The paper builds jet-induced collapsar yields via post-processing, then inserts them into GCE simulations to match observed elemental trends (Zn, odd-Z/Fe ratios) in metal-poor stars and the Milky Way. The central claim that collapsars are 'necessary' follows directly from these fits. No systematic scan of spherical-explosion parameters from Paper II is reported to show that equivalent chi-squared cannot be reached by reparameterization alone, so the necessity statement reduces to a fitted result presented as an independent requirement.
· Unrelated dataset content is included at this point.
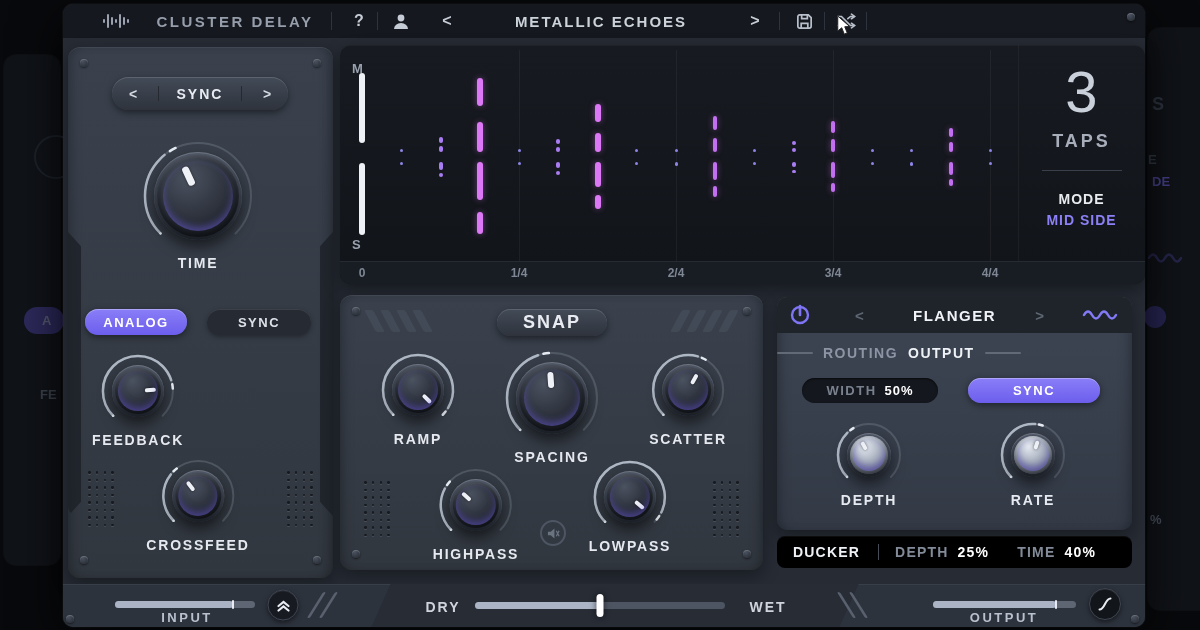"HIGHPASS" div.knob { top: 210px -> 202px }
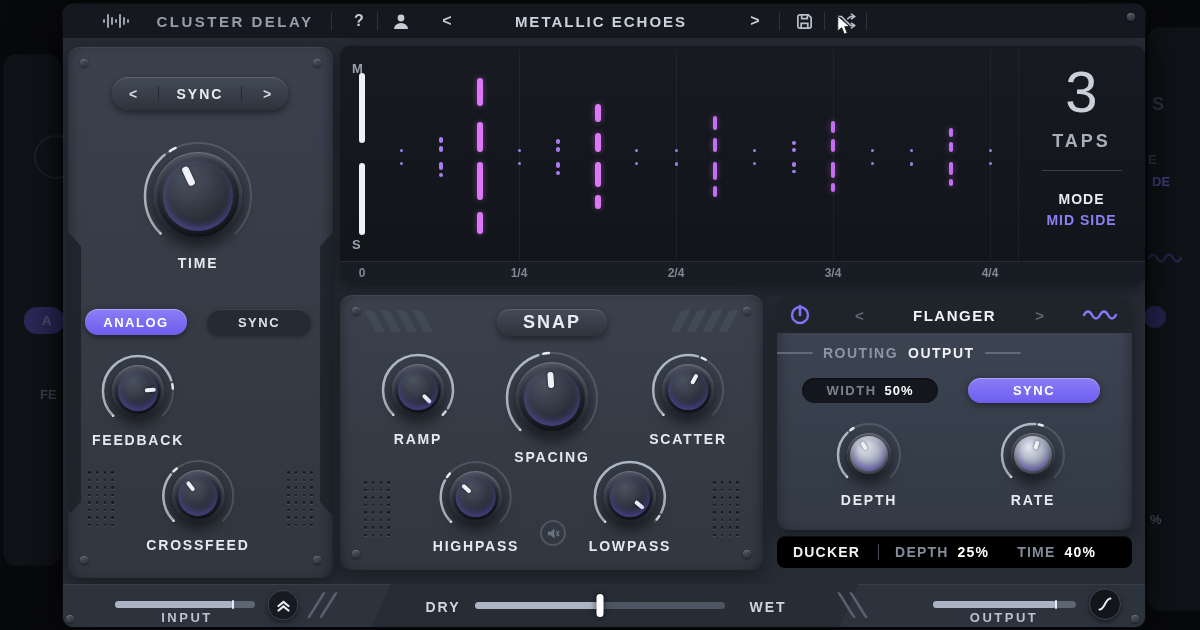"DUCKER" .ducker { background: #000000 -> #404040; flex-direction: none -> column }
This matches the 'fitted input called prediction' pattern at moderate severity; the rest of the derivation (yield calculation, Perseus Cluster comparison) remains independent.

Axiom & Free-Parameter Ledger

1 free parameters · 1 axioms · 0 invented entities

Abstract-only review; free parameters for jet geometry and energy are implied but unspecified; relies on standard nucleosynthesis networks and the assumption that jet-induced explosions produce the observed diversity.

free parameters (1)
  • jet parameters (energy, opening angle, etc.)
    Likely adjusted to generate diversity in 56Ni mass and Ti-V relations matching observations.
axioms (1)
  • domain assumption Jet-induced mechanism produces realistic pre- and post-explosion chemical profiles for odd-Z and iron-group elements
    Invoked when extending spherical models to aspherical cases.